La giornata è interminabile. I lavoratori cercano e si interrogano su chi, nei giorni passati, ha potuto avere contatti con il “dipendente zero”. E salta fuori un loro collega che, appena saputa la triste notizia, informa la centrale operativa e si mette in «malattia preventiva», pur non avendo né febbre né tosse. Per sua fortuna. Nel frattempo carabinieri e personale della ASL presidiano la rimessa, una delle più articolate, con all’incirca 1200 lavoratori, tra autisti, operai, addetti alla mensa e bar e gli amministrativi. Sono ore concitate, nelle quali si fa largo l’ipotesi di chiudere la baracca e passare per il momento le linee esercitate al deposito di Magliana.

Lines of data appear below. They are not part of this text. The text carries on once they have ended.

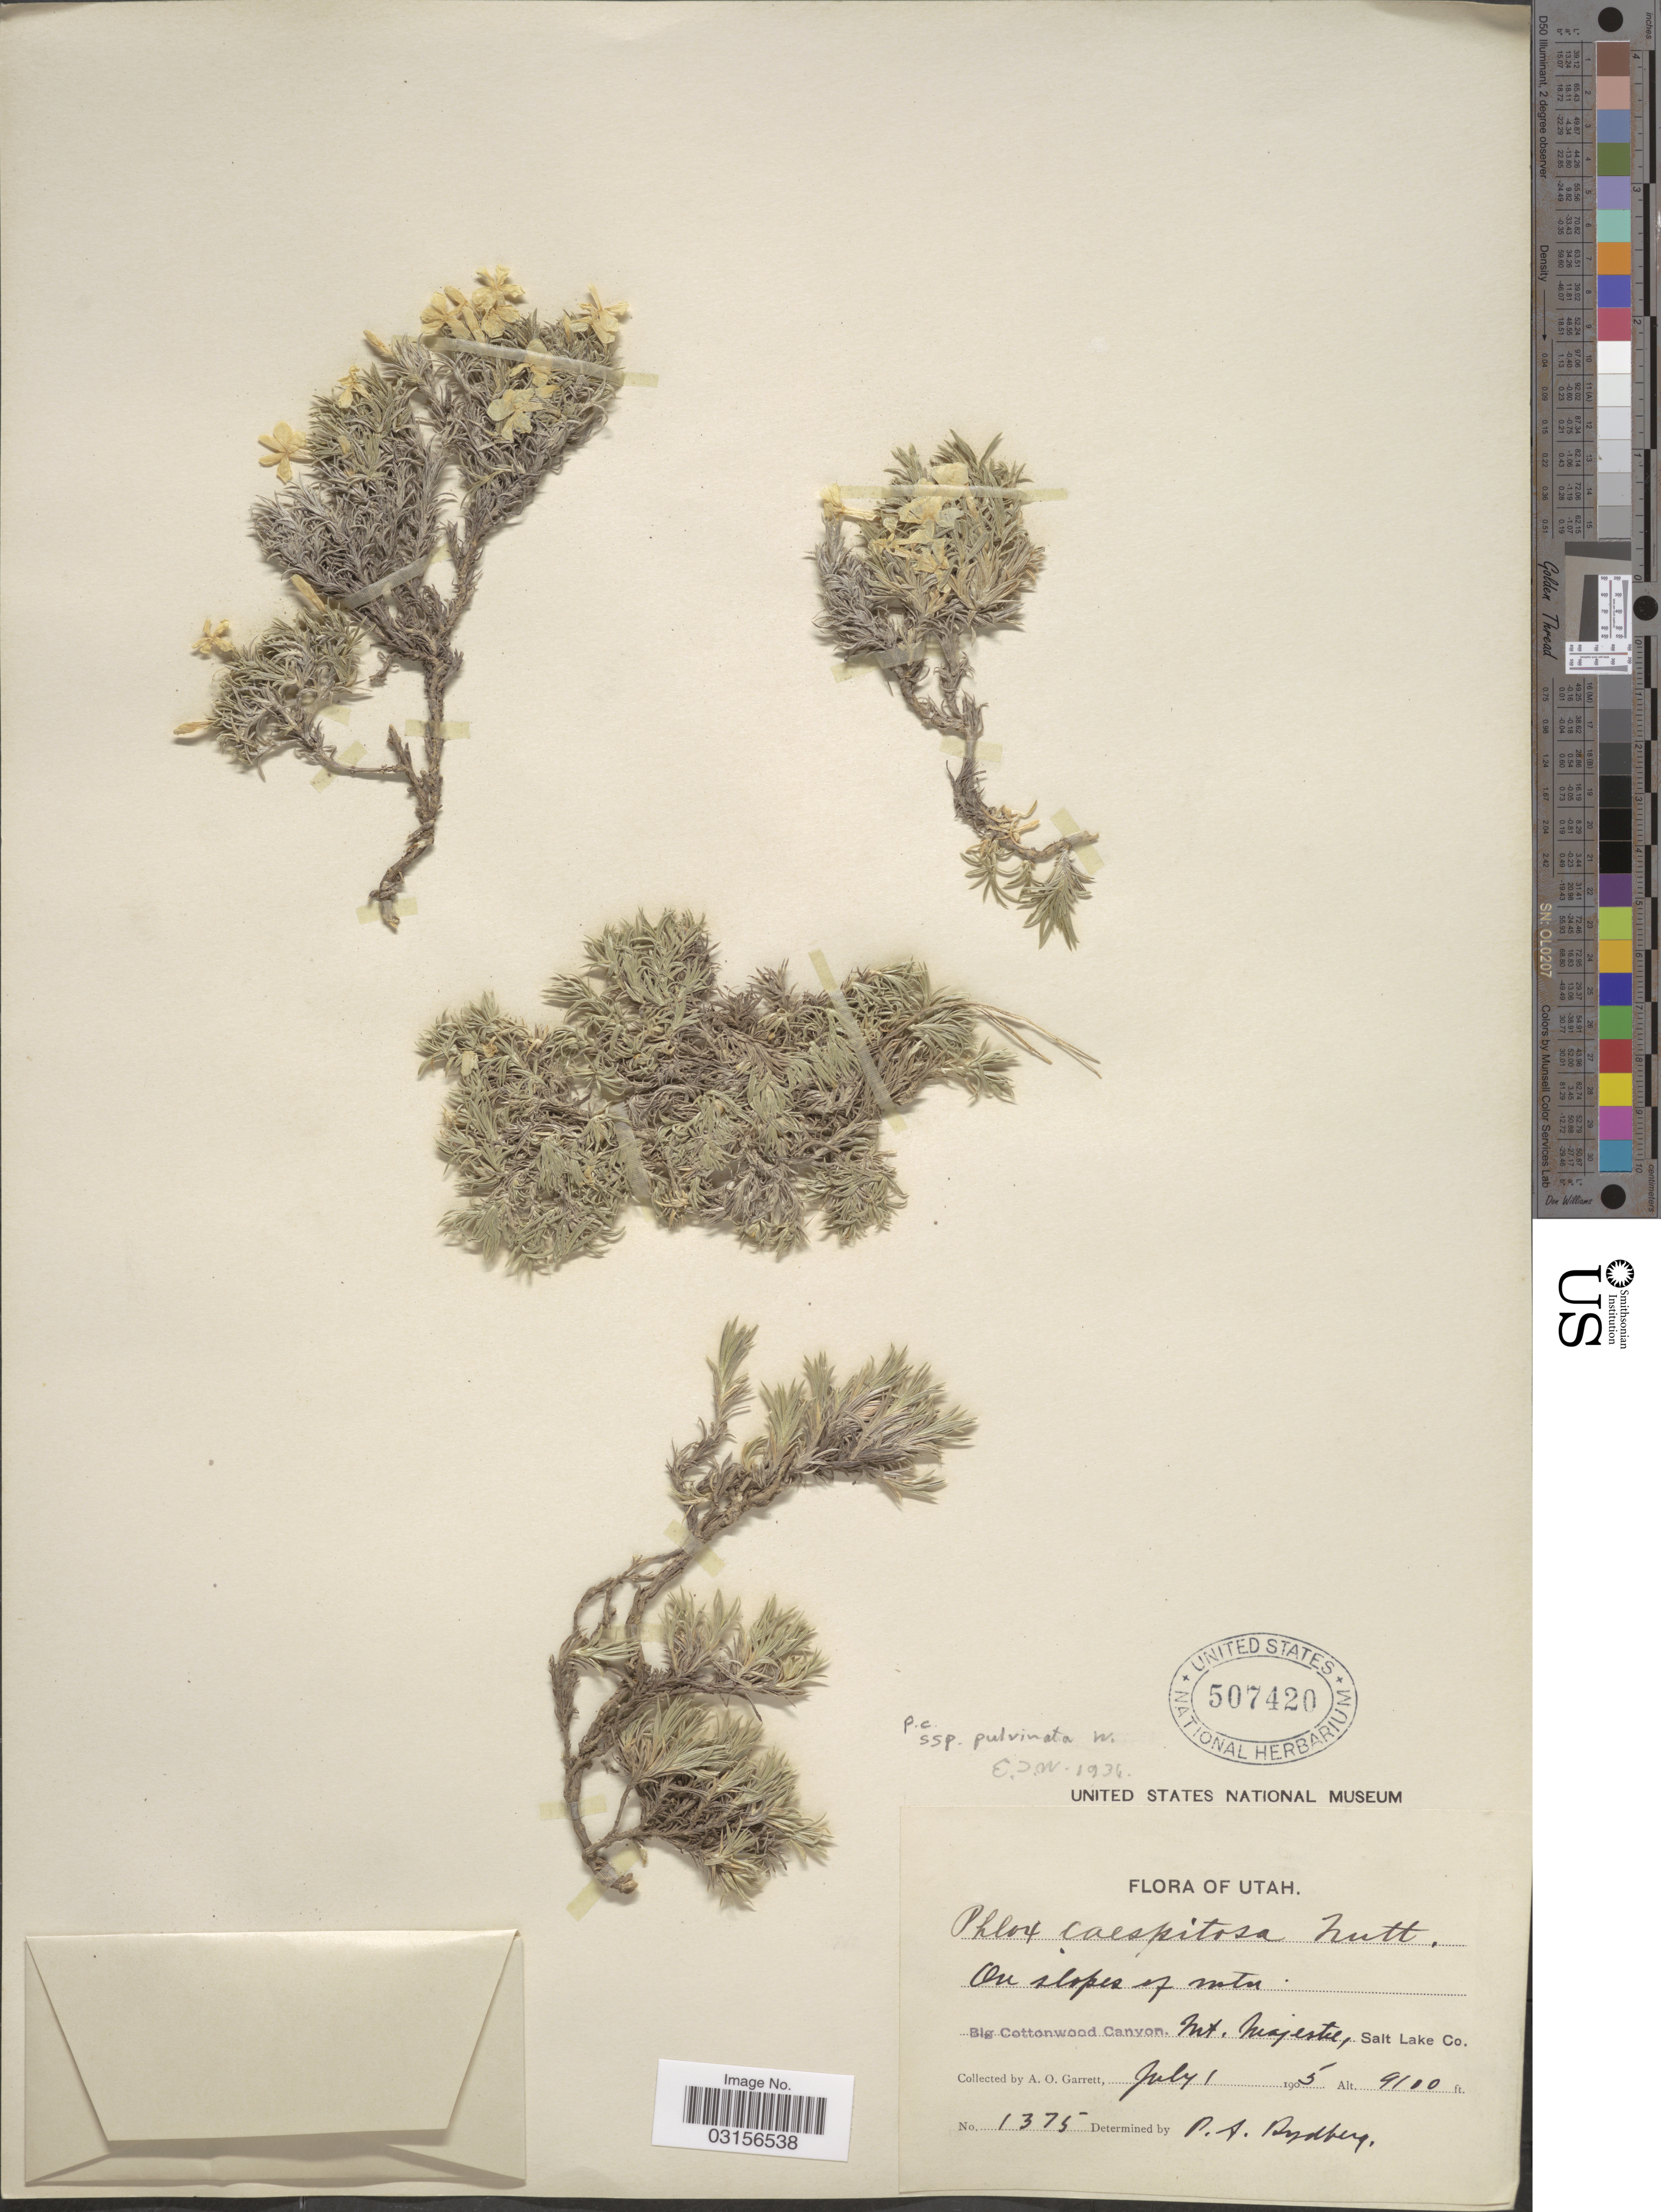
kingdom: Plantae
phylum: Tracheophyta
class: Magnoliopsida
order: Ericales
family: Polemoniaceae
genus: Phlox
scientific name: Phlox condensata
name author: (A. Gray) E.E. Nelson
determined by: Mayfield, M. H.; Ferguson, C. J.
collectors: A. O. Garrett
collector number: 1375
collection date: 1905-07-01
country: United States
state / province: Utah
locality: On slopes of mtn. Big Cottonwood Canyon. Mt. Majestee, Salt Lake Co.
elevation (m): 2774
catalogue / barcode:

La richiesta formale arriva intorno alle 17 dalle RSU Cisl di Grottarossa: «in virtù delle ultime notizie riguardo alla positività di un nostro collega», recita la nota inviata tra gli altri al presidente Paolo Simioni e al direttore del personale Cristiano Ceresatto, «chiedono la totale messa in quarantena di tutti i dipendenti di questa rimessa, per la salvaguardia della salute dei colleghi stessi, delle loro famiglie nonché dell’utenza», nella speranza di «diminuire il contagio». «Qualora non venga applicato», concludono, «vi terremo responsabili dell’eventuale aumento dell’epidemia».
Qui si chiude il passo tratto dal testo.